--- Ausgangstext ---

Längst klingen auch die von den politmedialen Eliten unterschiedlichster Couleur vielgebrauchten Floskeln und Stehsätze ("Sorgen ernst nehmen, aber nicht den Hetzern überlassen", "Wachsamkeit und klare Konsequenzen, aber kein Generalverdacht" und dergleichen mehr) hohl. Nicht weil sie grundsätzlich falsch wären, sondern weil die Menschen den Eindruck haben, dass es eben nur Floskeln, Beruhigungspillen sind, die folgenlos bleiben. Sie sind wohlfeil, auch deswegen, weil sie klare Festlegungen vermeiden.

"Salon-" und andere "Hetzer"

Ganz abgesehen davon, dass der inflationäre Gebrauch von Wörtern wie "Hetze" oder "Rassismus" seitens des juste milieu der veröffentlichten Meinung jener Polarisierung Vorschub leistet, die vorgeblich bekämpft werden soll. So ortet etwa der Spiegel-Leitartikler "Salonhetzer" in der FAZ, der Welt und im Magazin Cicero. Wenn freilich jenen (wenigen) Medien, wo man auch Positionen rechts der Mitte lesen kann, gleich "Hetze" unterstellt wird, brauchen wir uns über den Riss in der Gesellschaft nicht wundern.

Die "Nicht-Hetzer" haben indes neben Ungarn ein zweites Betätigungsfeld gefunden: Polen. Nun muss man die Regierungspartei PiS ("Recht und Gerechtigkeit") in ihrer forciert nationalkatholischen Ausrichtung gewiss nicht goutieren. Die schweren Geschütze, die da gegen Polen aufgefahren werden, wirken dennoch einigermaßen deplatziert. Was beispielsweise das neue Mediengesetz betrifft (einen der Hauptkritikpunkte), so zeigt ein verdienstvollerweise von der APA zusammengestellter Überblick, dass die Situation in den meisten europäischen Ländern kaum besser ist. Eher geht es also um ein systemimmanentes Problem öffentlich-rechtlicher Sender.

Die Partei PiS sitzt übrigens im EU-Parlament nicht in einer Fraktion mit der ungarischen Fidesz von Gottseibeiuns Viktor Orbán, mit der sie gerne in einen Topf geworfen wird, sondern mit den britischen Tories, der tschechischen Bürgerpartei ODS oder der deutschen AfD, während Fidesz den europäischen Christdemokraten angehört. Zu denen zählt auch die vorherige polnische Regierungspartei, die Bürgerplattform PO - die ebenso wie die PiS aus der Dissidentenbewegung bzw. der Solidarnosc hervorgegangen ist. So viel zur ideologischen Verwirrung oder Feindbildpflege.

---

#### Zu bearbeiten
**A.** Prüfe für jede der Aussagen (i) bis (iii), ob sie mit dem Ausgangstext übereinstimmt, und antworte jeweils mit Ja oder Nein samt den entscheidenden Worten des Ausgangstexts als wörtlichem Zitat. (i) Die PiS sitzt im EU-Parlament in einer Fraktion mit der ungarischen Fidesz. (ii) Fidesz gehört den europäischen Christdemokraten an. (iii) Laut dem Überblick der APA ist die Situation beim Mediengesetz in den meisten europäischen Ländern kaum besser.
**B.** Schreibe den Abschnitt des Ausgangstexts wortgetreu ab, beginnend bei „Die Partei PiS“ und endend bei „Verwirrung oder Feindbildpflege.“.
Die Einträge stammen aus einer anderen Quelle.

--- Bereitgestelltes Material ---

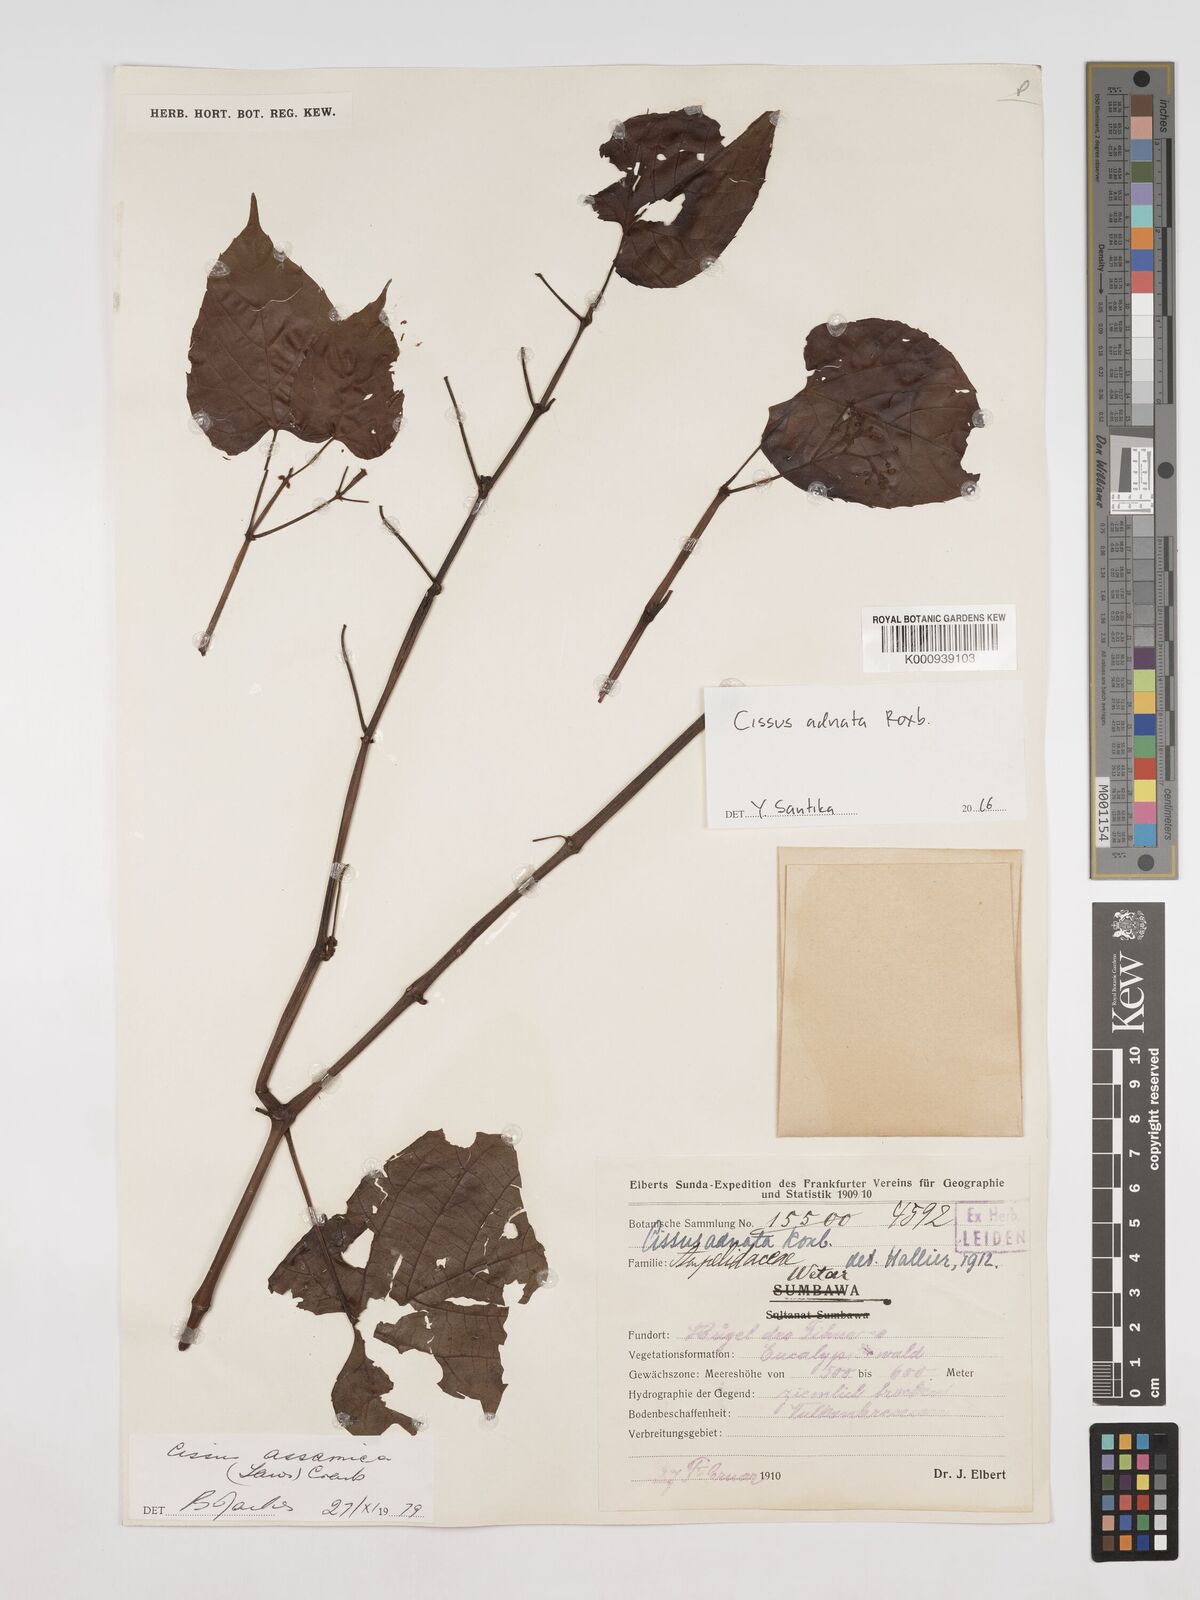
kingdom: Plantae
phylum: Tracheophyta
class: Magnoliopsida
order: Vitales
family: Vitaceae
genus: Cissus
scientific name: Cissus adnata
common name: Heart-leaf-grape
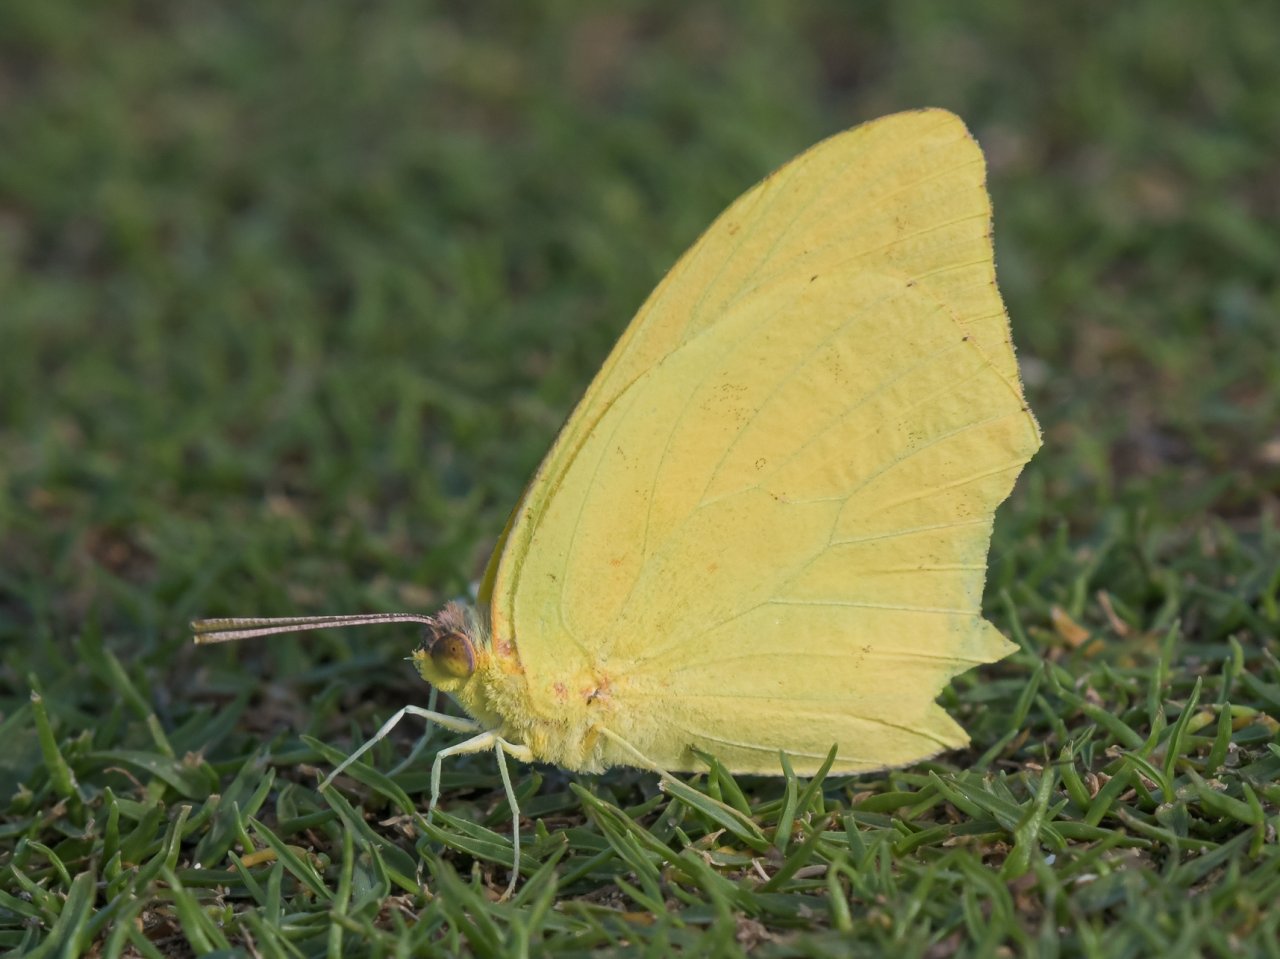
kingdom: Animalia
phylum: Arthropoda
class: Insecta
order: Lepidoptera
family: Pieridae
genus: Phoebis
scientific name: Phoebis agarithe
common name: Large Orange Sulphur
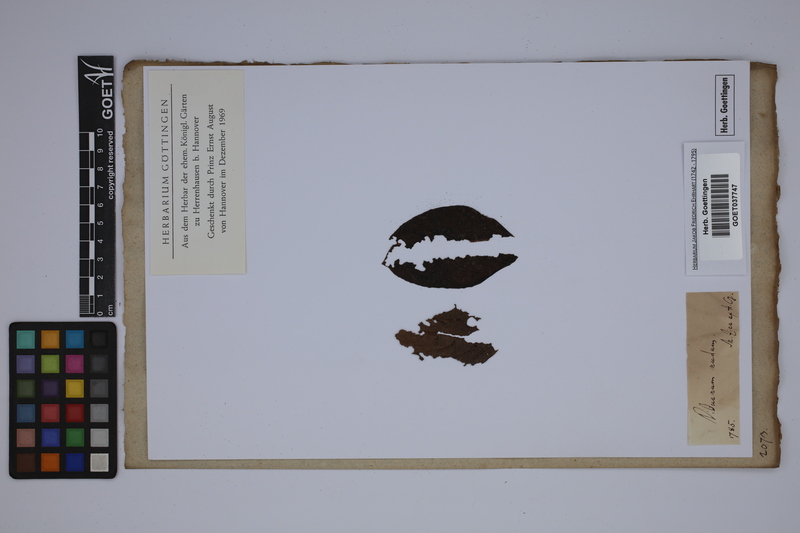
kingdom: Plantae
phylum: Tracheophyta
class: Magnoliopsida
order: Dipsacales
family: Viburnaceae
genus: Viburnum
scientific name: Viburnum nudum
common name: Possum haw
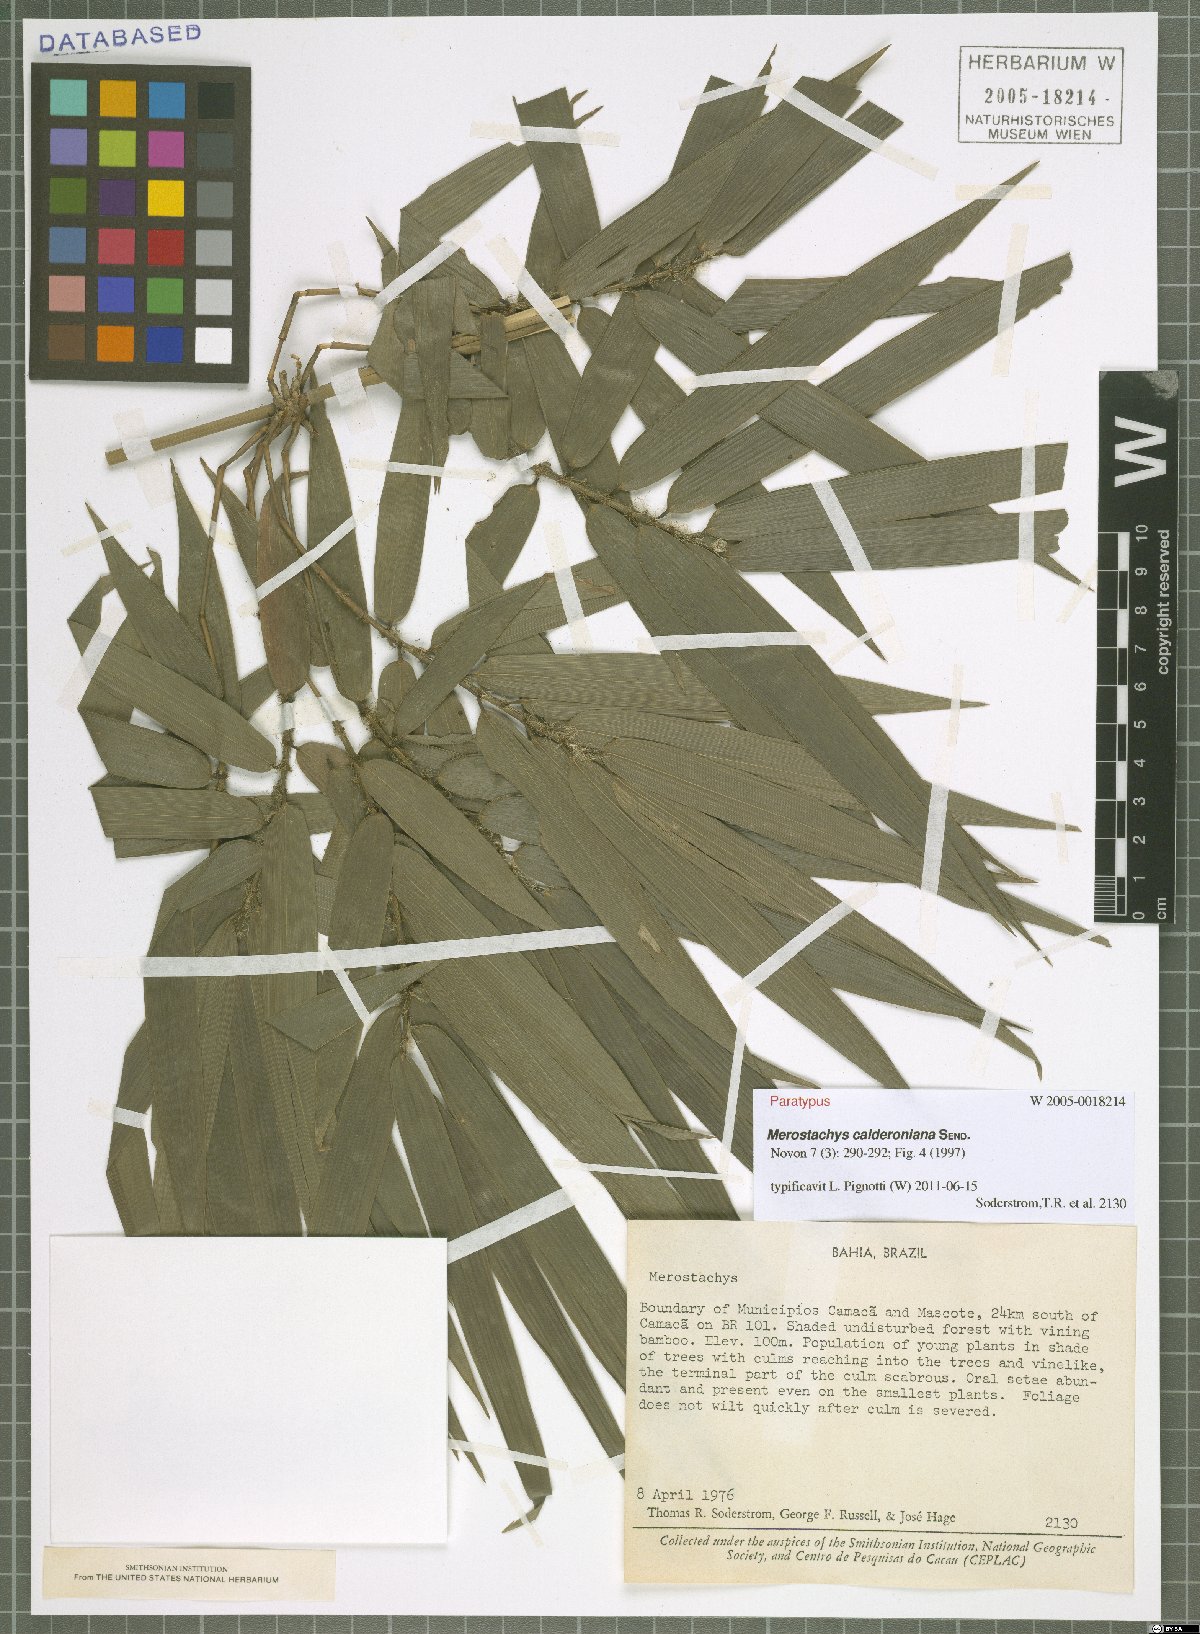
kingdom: Plantae
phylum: Tracheophyta
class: Liliopsida
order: Poales
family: Poaceae
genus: Merostachys
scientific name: Merostachys calderoniana
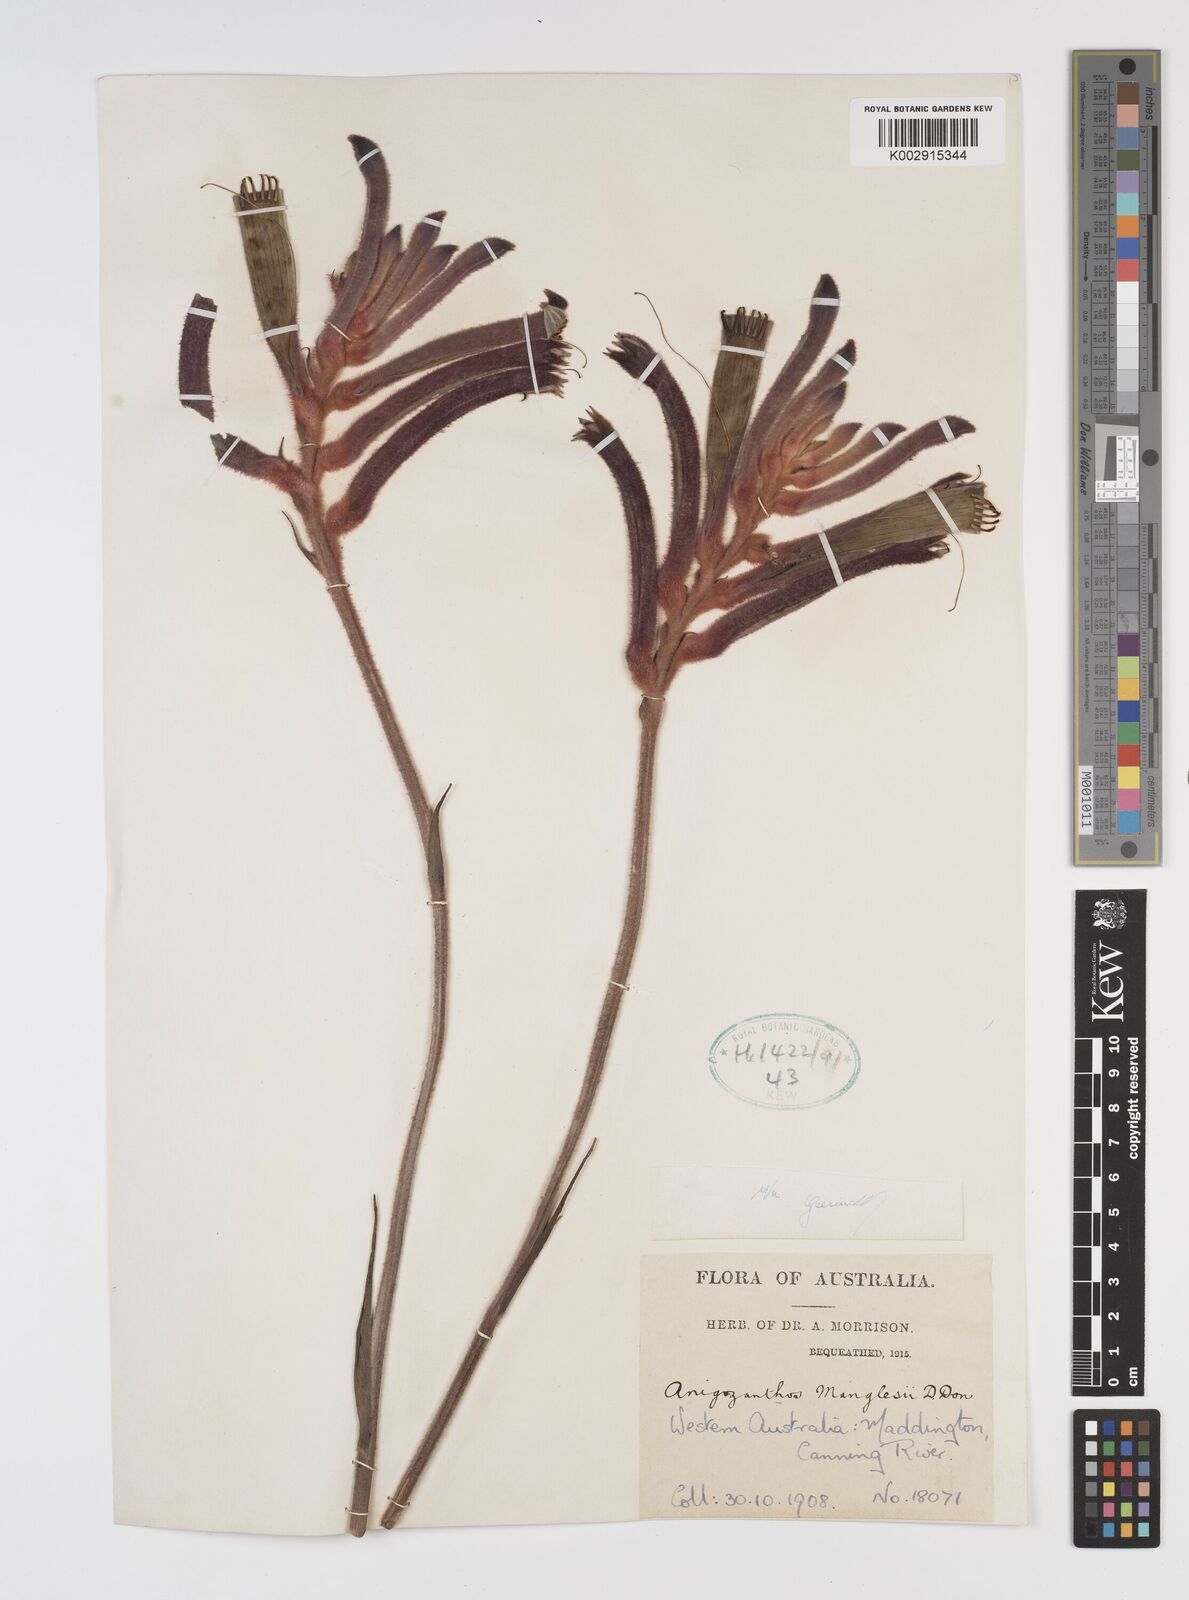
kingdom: Plantae
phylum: Tracheophyta
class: Liliopsida
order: Commelinales
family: Haemodoraceae
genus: Anigozanthos
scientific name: Anigozanthos manglesii
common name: Mangles's kangaroo-paw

---

#### Gelöste Aufgaben
**A.**
(i) Nein: „Die Partei PiS sitzt übrigens im EU-Parlament nicht in einer Fraktion mit der ungarischen Fidesz“
(ii) Ja: „während Fidesz den europäischen Christdemokraten angehört“
(iii) Ja: „dass die Situation in den meisten europäischen Ländern kaum besser ist“

**B.**
Die Partei PiS sitzt übrigens im EU-Parlament nicht in einer Fraktion mit der ungarischen Fidesz von Gottseibeiuns Viktor Orbán, mit der sie gerne in einen Topf geworfen wird, sondern mit den britischen Tories, der tschechischen Bürgerpartei ODS oder der deutschen AfD, während Fidesz den europäischen Christdemokraten angehört. Zu denen zählt auch die vorherige polnische Regierungspartei, die Bürgerplattform PO - die ebenso wie die PiS aus der Dissidentenbewegung bzw. der Solidarnosc hervorgegangen ist. So viel zur ideologischen Verwirrung oder Feindbildpflege.